Spray system has been activated for the previously selected scenarios. The effect of this activation has been analyzed and shows that, for all scenarios, steam condensation on spray droplets leads to the creation of consequently flammable cloud. Moreover, flame acceleration criteria are satisfied in the whole of the reactor containment. In all cases, scenarios from classes 1 and 2 families behave as scenarios from class 3.

5. Conclusion

This paper presents a methodology for hydrogen risk assessment and its application to evaluate the effect of Passive Autocatalytic Recombiners in framework of Level 2 PSA.

This analysis has shown that the use of recombiners reduces significantly the risk of flame acceleration and transition to detonation.
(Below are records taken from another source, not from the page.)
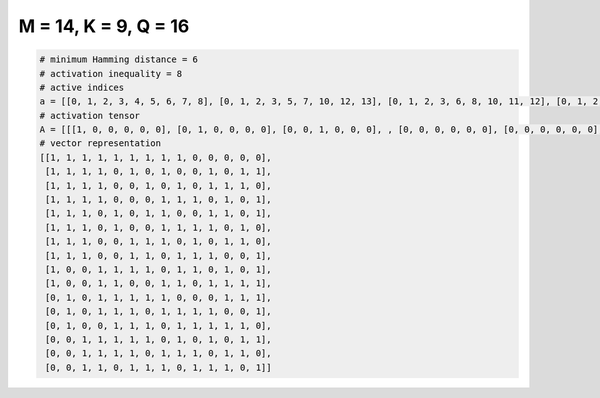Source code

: 
=====================
M = 14, K = 9, Q = 16
=====================

.. code-block:: python

    # minimum Hamming distance = 6
    # activation inequality = 8
    # active indices
    a = [[0, 1, 2, 3, 4, 5, 6, 7, 8], [0, 1, 2, 3, 5, 7, 10, 12, 13], [0, 1, 2, 3, 6, 8, 10, 11, 12], [0, 1, 2, 3, 7, 8, 9, 11, 13], [0, 1, 2, 4, 6, 7, 10, 11, 13], [0, 1, 2, 4, 7, 8, 9, 10, 12], [0, 1, 2, 5, 6, 7, 9, 11, 12], [0, 1, 2, 5, 6, 8, 9, 10, 13], [0, 3, 4, 5, 6, 8, 9, 11, 13], [0, 3, 4, 7, 8, 10, 11, 12, 13], [1, 3, 4, 5, 6, 7, 11, 12, 13], [1, 3, 4, 5, 7, 8, 9, 10, 13], [1, 4, 5, 6, 8, 9, 10, 11, 12], [2, 3, 4, 5, 6, 8, 10, 12, 13], [2, 3, 4, 5, 7, 8, 9, 11, 12], [2, 3, 5, 6, 7, 9, 10, 11, 13]]
    # activation tensor
    A = [[[1, 0, 0, 0, 0, 0], [0, 1, 0, 0, 0, 0], [0, 0, 1, 0, 0, 0], , [0, 0, 0, 0, 0, 0], [0, 0, 0, 0, 0, 0], [0, 0, 0, 0, 0, 0]], [[1, 0, 0, 0, 0, 0], [0, 1, 0, 0, 0, 0], [0, 0, 1, 0, 0, 0], , [0, 0, 0, 0, 0, 0], [0, 0, 0, 0, 1, 0], [0, 0, 0, 0, 0, 1]], [[1, 0, 0, 0, 0, 0], [0, 1, 0, 0, 0, 0], [0, 0, 1, 0, 0, 0], , [0, 0, 0, 0, 1, 0], [0, 0, 0, 0, 0, 1], [0, 0, 0, 0, 0, 0]], , [[0, 0, 0, 0, 0, 0], [0, 0, 0, 0, 0, 0], [1, 0, 0, 0, 0, 0], , [0, 0, 0, 0, 0, 0], [0, 0, 0, 0, 1, 0], [0, 0, 0, 0, 0, 1]], [[0, 0, 0, 0, 0, 0], [0, 0, 0, 0, 0, 0], [1, 0, 0, 0, 0, 0], , [0, 0, 0, 0, 1, 0], [0, 0, 0, 0, 0, 1], [0, 0, 0, 0, 0, 0]], [[0, 0, 0, 0, 0, 0], [0, 0, 0, 0, 0, 0], [1, 0, 0, 0, 0, 0], , [0, 0, 0, 0, 1, 0], [0, 0, 0, 0, 0, 0], [0, 0, 0, 0, 0, 1]]]
    # vector representation
    [[1, 1, 1, 1, 1, 1, 1, 1, 1, 0, 0, 0, 0, 0],
     [1, 1, 1, 1, 0, 1, 0, 1, 0, 0, 1, 0, 1, 1],
     [1, 1, 1, 1, 0, 0, 1, 0, 1, 0, 1, 1, 1, 0],
     [1, 1, 1, 1, 0, 0, 0, 1, 1, 1, 0, 1, 0, 1],
     [1, 1, 1, 0, 1, 0, 1, 1, 0, 0, 1, 1, 0, 1],
     [1, 1, 1, 0, 1, 0, 0, 1, 1, 1, 1, 0, 1, 0],
     [1, 1, 1, 0, 0, 1, 1, 1, 0, 1, 0, 1, 1, 0],
     [1, 1, 1, 0, 0, 1, 1, 0, 1, 1, 1, 0, 0, 1],
     [1, 0, 0, 1, 1, 1, 1, 0, 1, 1, 0, 1, 0, 1],
     [1, 0, 0, 1, 1, 0, 0, 1, 1, 0, 1, 1, 1, 1],
     [0, 1, 0, 1, 1, 1, 1, 1, 0, 0, 0, 1, 1, 1],
     [0, 1, 0, 1, 1, 1, 0, 1, 1, 1, 1, 0, 0, 1],
     [0, 1, 0, 0, 1, 1, 1, 0, 1, 1, 1, 1, 1, 0],
     [0, 0, 1, 1, 1, 1, 1, 0, 1, 0, 1, 0, 1, 1],
     [0, 0, 1, 1, 1, 1, 0, 1, 1, 1, 0, 1, 1, 0],
     [0, 0, 1, 1, 0, 1, 1, 1, 0, 1, 1, 1, 0, 1]]

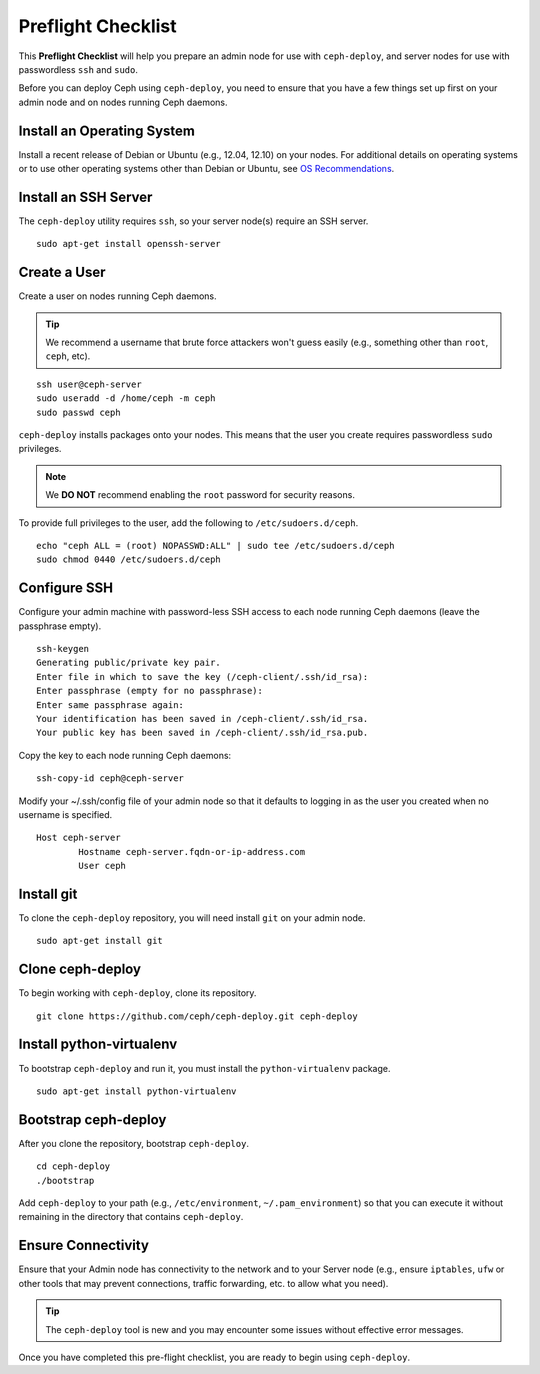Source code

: =====================
 Preflight Checklist
=====================

.. versionadded:: 0.60

This **Preflight Checklist** will help you prepare an admin node for use with
``ceph-deploy``,  and server nodes for use with passwordless ``ssh`` and
``sudo``.

Before you can deploy Ceph using ``ceph-deploy``, you need to ensure that you
have a few things set up first on your admin node and on nodes running Ceph
daemons.
 

Install an Operating System
===========================

Install a recent release of Debian or Ubuntu (e.g., 12.04, 12.10) on your
nodes. For additional details on operating systems or to use other operating
systems other than Debian or Ubuntu, see `OS Recommendations`_.


Install an SSH Server
=====================

The ``ceph-deploy`` utility requires ``ssh``, so your server node(s) require an
SSH server. ::

	sudo apt-get install openssh-server


Create a User
=============

Create a user on nodes running Ceph daemons. 

.. tip:: We recommend a username that brute force attackers won't
   guess easily (e.g., something other than ``root``, ``ceph``, etc).

::

	ssh user@ceph-server
	sudo useradd -d /home/ceph -m ceph
	sudo passwd ceph


``ceph-deploy`` installs packages onto your nodes. This means that
the user you create requires passwordless ``sudo`` privileges. 

.. note:: We **DO NOT** recommend enabling the ``root`` password 
   for security reasons. 

To provide full privileges to the user, add the following to 
``/etc/sudoers.d/ceph``. ::

	echo "ceph ALL = (root) NOPASSWD:ALL" | sudo tee /etc/sudoers.d/ceph
	sudo chmod 0440 /etc/sudoers.d/ceph


Configure SSH
=============

Configure your admin machine with password-less SSH access to each node
running Ceph daemons (leave the passphrase empty). ::

	ssh-keygen
	Generating public/private key pair.
	Enter file in which to save the key (/ceph-client/.ssh/id_rsa):
	Enter passphrase (empty for no passphrase):
	Enter same passphrase again:
	Your identification has been saved in /ceph-client/.ssh/id_rsa.
	Your public key has been saved in /ceph-client/.ssh/id_rsa.pub.

Copy the key to each node running Ceph daemons:: 

	ssh-copy-id ceph@ceph-server

Modify your ~/.ssh/config file of your admin node so that it defaults 
to logging in as the user you created when no username is specified. ::

	Host ceph-server
		Hostname ceph-server.fqdn-or-ip-address.com
		User ceph


Install git
===========

To clone the ``ceph-deploy`` repository, you will need install ``git``
on your admin node. ::

	sudo apt-get install git
	

Clone ceph-deploy
=================

To begin working with ``ceph-deploy``, clone its repository. :: 

	git clone https://github.com/ceph/ceph-deploy.git ceph-deploy


Install python-virtualenv
=========================

To bootstrap ``ceph-deploy`` and run it, you must install the
``python-virtualenv`` package. :: 

	sudo apt-get install python-virtualenv


Bootstrap ceph-deploy
=====================

After you clone the repository, bootstrap ``ceph-deploy``. :: 

	cd ceph-deploy
	./bootstrap

Add ``ceph-deploy`` to your path (e.g., ``/etc/environment``,
``~/.pam_environment``) so that you can execute it without remaining in the
directory that contains ``ceph-deploy``. 


Ensure Connectivity
===================

Ensure that your Admin node has connectivity to the network and to your Server
node (e.g., ensure ``iptables``, ``ufw`` or other tools that may prevent
connections, traffic forwarding, etc. to allow what you need).

.. tip:: The ``ceph-deploy`` tool is new and you may encounter some issues
   without  effective error messages. 

Once you have completed this pre-flight checklist, you are ready to begin using
``ceph-deploy``.

.. _OS Recommendations: ../../../install/os-recommendations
However, the presence of recombiners does not eliminate the risk of flame acceleration which lasts for some specific scenarios and short duration.

These analyses have also shown the beneficial effect of recombiners as igniters. Indeed, based on the experimental data presently available, it seems that ignition induced by recombiners occurs for low hydrogen concentrations, leading to relatively low pressure. These experimental results need however to be corroborated by more detailed experiments and by refined modelling of phenomena occurring in PARs.